Socket – A handheld PDA for medical use includes a barcode reader and RFID reader to manage bedside drug delivery and patient records.
Logitech – HD technology can be used for speech therapy. Lifesize provides telepresence in a compact platform.
Welch Allyn – The EHR connectivity initiative makes their medical devices accessible to a universal standard for recording medical device data. Their products include vital signs monitors, cardio monitors, digital otoscopes.
Capsule – touchscreen data collection and connectivy platform. Enterprise Connectivity Solution for hospitals brings together any device with the hospital health information system.

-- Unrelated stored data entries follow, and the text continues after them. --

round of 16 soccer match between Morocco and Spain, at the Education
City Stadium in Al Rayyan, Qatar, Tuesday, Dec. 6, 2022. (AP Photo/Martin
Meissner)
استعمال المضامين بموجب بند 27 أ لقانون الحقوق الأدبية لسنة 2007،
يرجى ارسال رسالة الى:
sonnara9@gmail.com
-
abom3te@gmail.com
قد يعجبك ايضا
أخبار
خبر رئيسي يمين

Sites such as Cardiosmart allow you to track your vital signs.
My Mood Monitor lets you screen for depression and anxiety symptoms.
The myHalo system helps aging seniors stay in their own home longer by automatically detecting falls and signaling for help when needed. myHalo visualizes key vitals (heart rate, temperature, and ADLs) from an interactive 24/7 dashboard; and tracks compliance levels and quantifies physical activity.
Studies by the several agencies within the U.S. Department of Health and Human Services, private vendors and assessments by ATA of its membership place the number of existing telemedicine networks in the United States at roughly 200.
The impact of these programs can be felt 10 times over, as they link almost 2,000 medical institutions throughout the country. Of these programs, about 100 are actively providing patient care services on a daily basis while the others are primarily used for administrative or educational use.
Cost savings from Telemedicine can be considerable. British health officials have recently included the use of Telemedical technology as part of a $31.6 billion dollar cost- savings plan.
At a recent health IT conference, a speaker noted home monitoring-related savings through reduced hospital admissions, emergency care, and readmissions by almost $78.9 million. The conference’s focus surrounded empowering individuals to make better decisions about their own health, while eliminating industry jargon and long wait times.